• [EXCERPT PROVIDED]:

10.Discoveries and Inventions; Work Made for Hire.
(a)You agree that upon conception and/or development of any idea, discovery, invention, improvement, software, writing or other material or design that: (A) relates to the business of the Company, or (B) relates to the Company’s actual or demonstrably anticipated research or development, or (C) results from any work performed by you for the Company, you do hereby assign to the Company the entire right, title and interest in and to any such idea, discovery, invention, improvement, software, writing or other material or design. You have no obligation to assign any idea, discovery, invention, improvement, software, writing or other material or design that you conceive and/or develop entirely on your own time without using the Company’s equipment, supplies, facilities, or trade secret information unless the idea, discovery, invention, improvement, software, writing or other material or design: (x) relates to the business of the Company, or (y) relates to the Company’s actual or demonstrably anticipated research or development, or (z) results from any work performed by you for the Company. You agree that any idea, discovery, invention, improvement, software, writing or other material or design that relates to the business of the Company or relates to the Company’s actual or demonstrably anticipated research or development which is conceived or suggested by you, either solely or jointly with others, within one (1) year following termination of your employment with the Company shall be presumed to have been so made, conceived or suggested in the course of such employment with the use of the Company’s equipment, supplies, facilities, and/or trade secrets.

• [AVAILABLE DATA]:
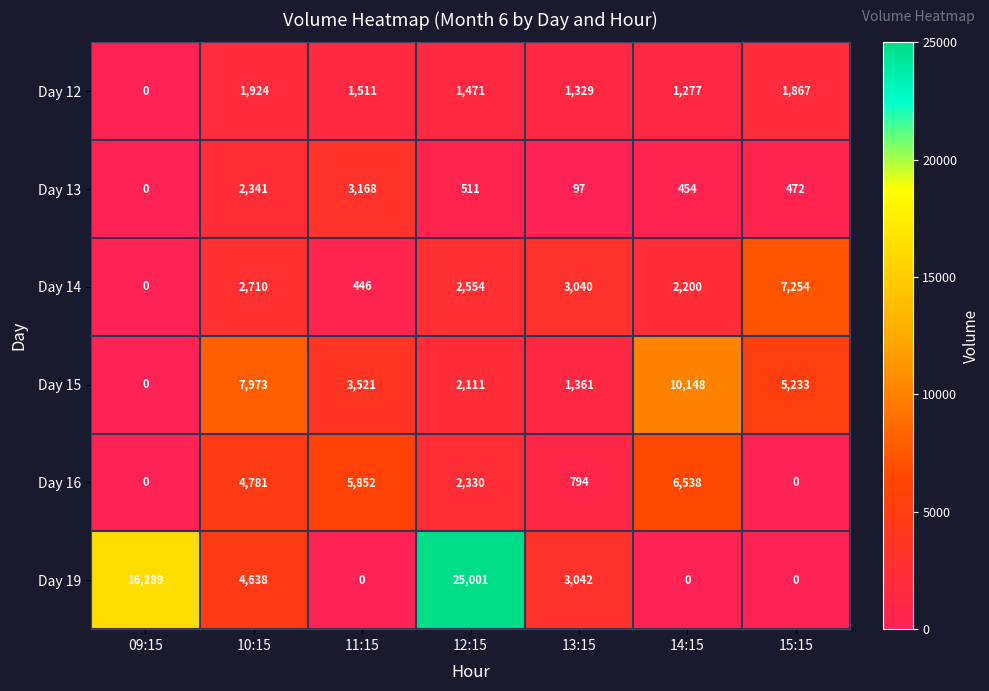

How many values in Day 19 are above zero?

4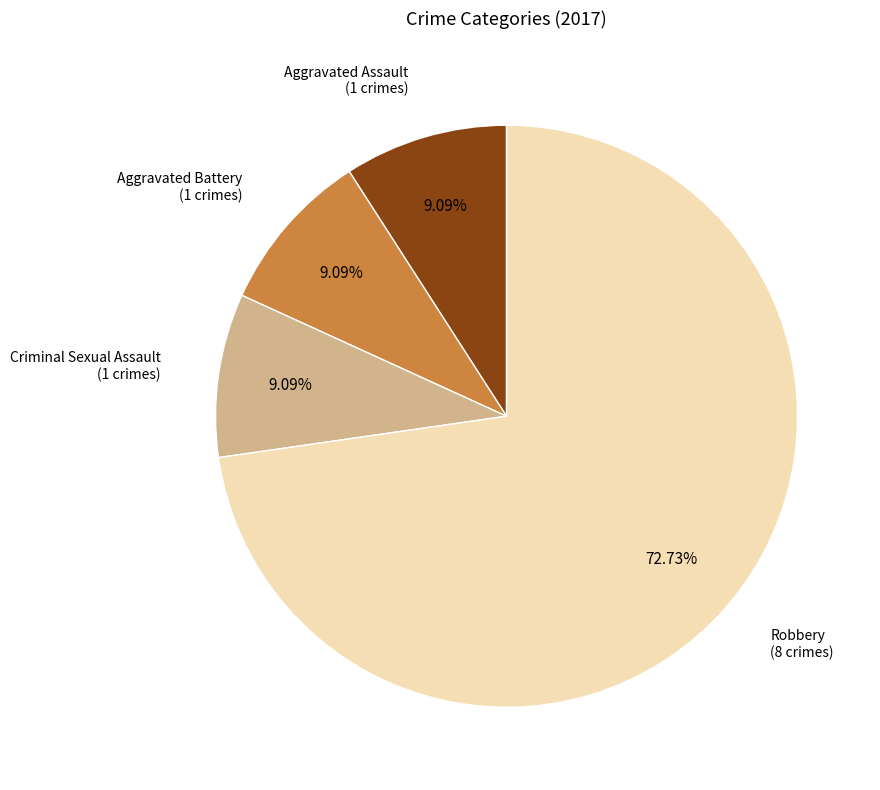

How many segments does this pie chart have?

4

• [EXERCISE GOAL]:
Answer these questions about the inventions clause, one per line:
(a) What does the employee assign to the Company for a qualifying idea, discovery, or invention?
(b) Within what period after employment ends is a related idea presumed to have been made during employment?
(c) Which Company resources must go unused for work done on the employee's own time to fall outside the assignment obligation?

• [ANSWER TO THE PROBLEM]:
(a) The entire right, title and interest in and to it.
(b) Within one (1) year following termination of employment.
(c) The Company's equipment, supplies, facilities, or trade secret information.